It's not an error message. It is only a warning. SPSS refuses to document their file formats so people have not been motivated to track down by reverse engineering the structure of new "subtypes". There is no way to file a bug report without getting roasted because there is no bug .... other than a closed format and that bug complaint should be filed with the owners of SPSS!

EDIT: The R-Core is a volunteer group and takes it responsibilities very seriously. It exerts major efforts to track down anything that affects the stability of systems or produces erroneous calculations. If you were willing to be a bit more respectful of the authors of R and suggest the possibility of collaboration on the R-devel mailing list to identify solutions to this problem without using the term "bug", you would arouse much less hostility. There might be someone who would be willing to see if a simple .sav file such as the one you constructed could be examined under a hexadecimal microscope to identify whatever infinite negative value is being mistaken for another infinite negative value. Most of the R-Core is not in possession of working copies of SPSS.
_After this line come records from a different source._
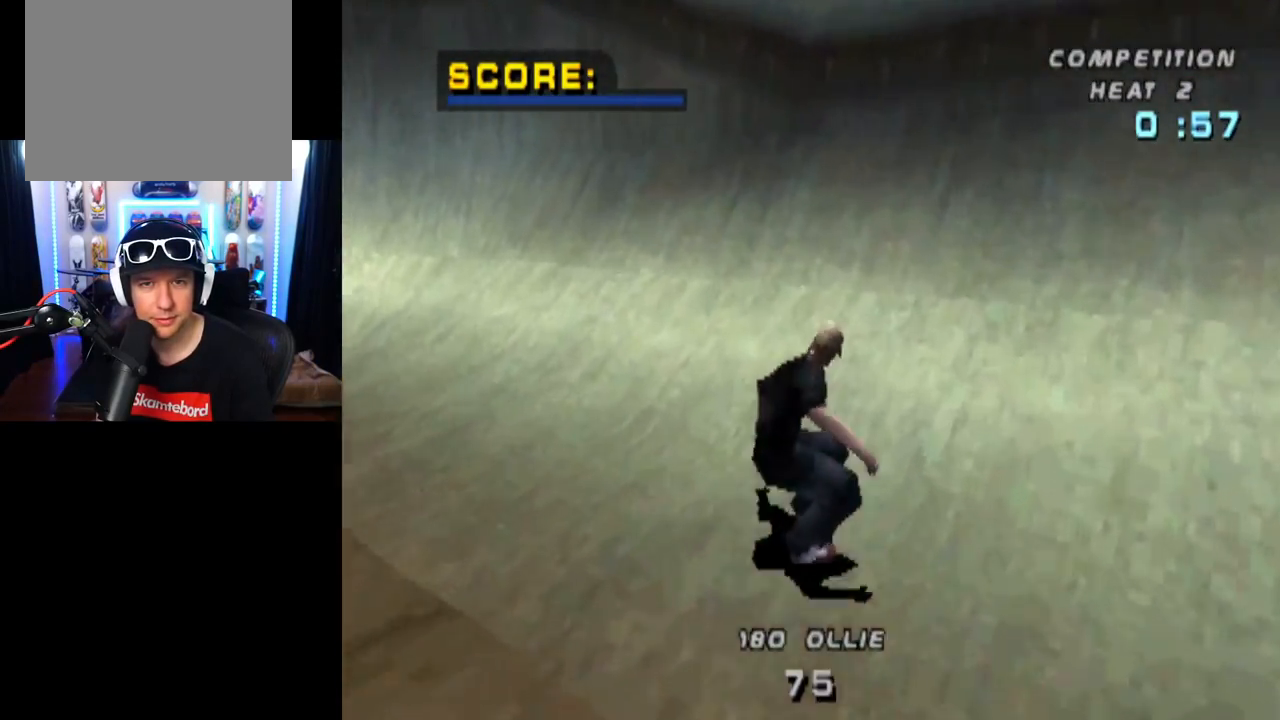
{"buttons": ["TRIANGLE", "DPAD_UP", "DPAD_LEFT"], "left_stick": "center", "right_stick": "center", "events": [[17, "DPAD_UP", "up"], [50, "DPAD_UP", "down"], [184, "DPAD_LEFT", "down"], [367, "TRIANGLE", "down"], [384, "CROSS", "up"]]}
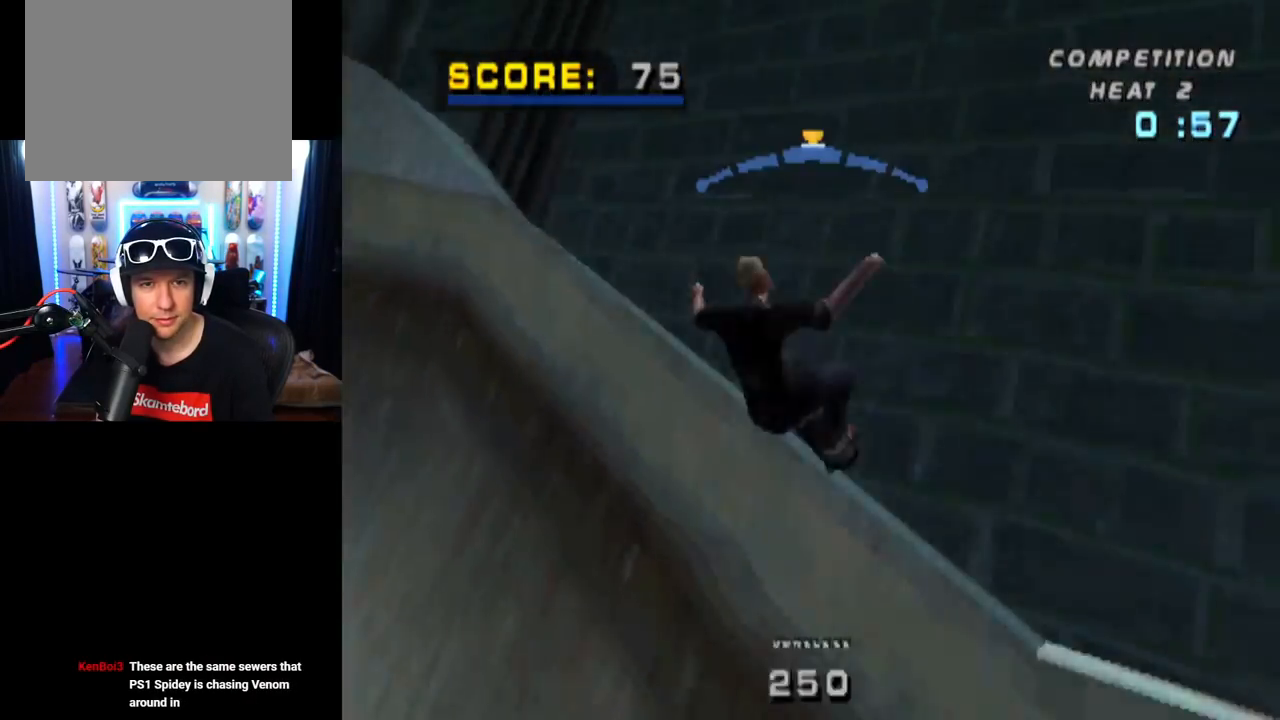
{"buttons": ["CROSS", "DPAD_RIGHT"], "left_stick": "center", "right_stick": "center", "events": [[133, "DPAD_UP", "up"], [150, "DPAD_LEFT", "up"], [283, "CROSS", "down"], [300, "TRIANGLE", "up"], [500, "DPAD_RIGHT", "down"]]}
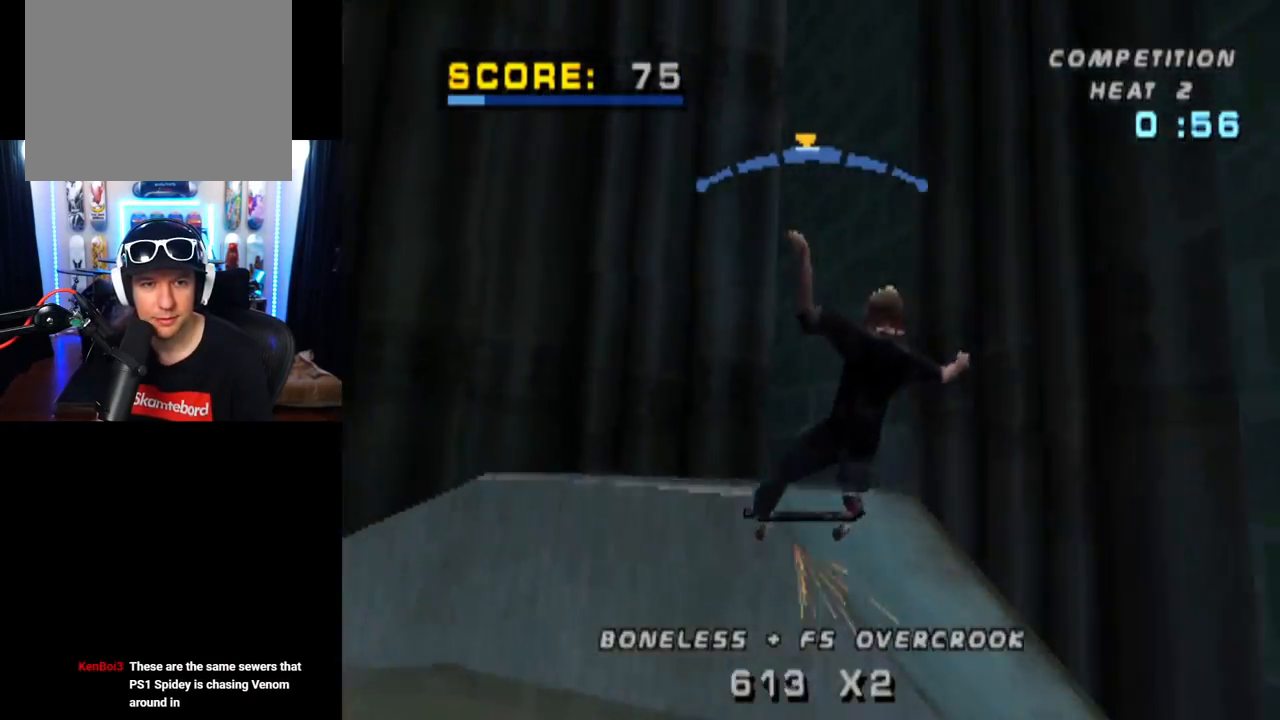
{"buttons": ["CROSS"], "left_stick": "center", "right_stick": "center", "events": [[33, "DPAD_RIGHT", "up"], [134, "DPAD_LEFT", "down"], [267, "DPAD_LEFT", "up"]]}
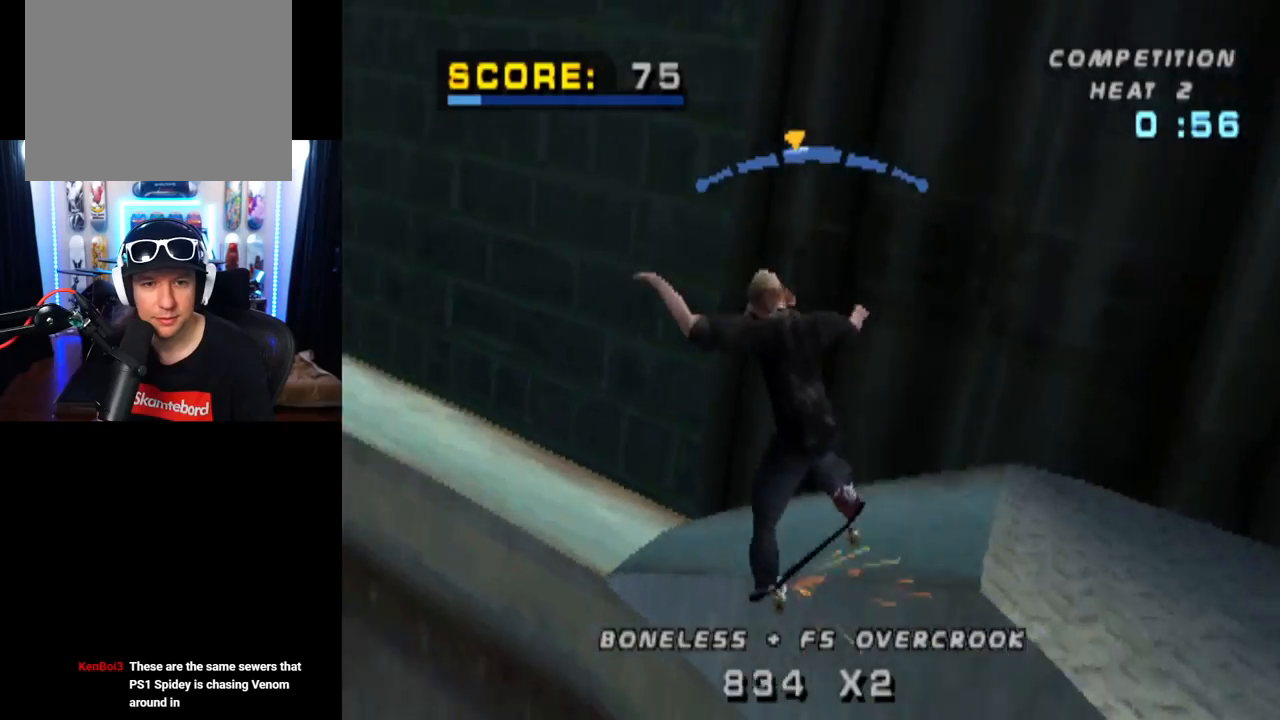
{"buttons": ["TRIANGLE", "L1", "DPAD_RIGHT"], "left_stick": "center", "right_stick": "center", "events": [[16, "DPAD_RIGHT", "down"], [150, "DPAD_RIGHT", "up"], [267, "DPAD_RIGHT", "down"], [383, "L1", "down"], [400, "CROSS", "up"], [400, "TRIANGLE", "down"]]}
You could offer this link as an example of the product of others who have attempted the reverse engineering of SPSS .sav formats:

http://svn.opendatafoundation.org/ddidext/org.opendatafoundation.data/references/pspp_source/sfm-read.c

Edit: 4/2015; I have seen a recent addition to the ?read.spss help file that refers one to pkg:memisc: "A different interface also based on the PSPP codebase is available in package memisc: see its help for spss.system.file." I have used that package's function successfully (once) on files created by more recent versions of SPSS.

1
votes

The SPSS file format is not publicly documented and can change, but IBM SPSS does provide free libraries that can read and write the SAV file format. These mask any changes to the format. You can get them from the SPSS Community website (along with many other free goodies including the SPSS integration with R). Go to www.ibm.com/developerworks/spssdevcentral and look around. BTW, there have been substantial additions/changes to the sav file since year 2000, although the core data can still be read by old versions.

HTH, Jon Peck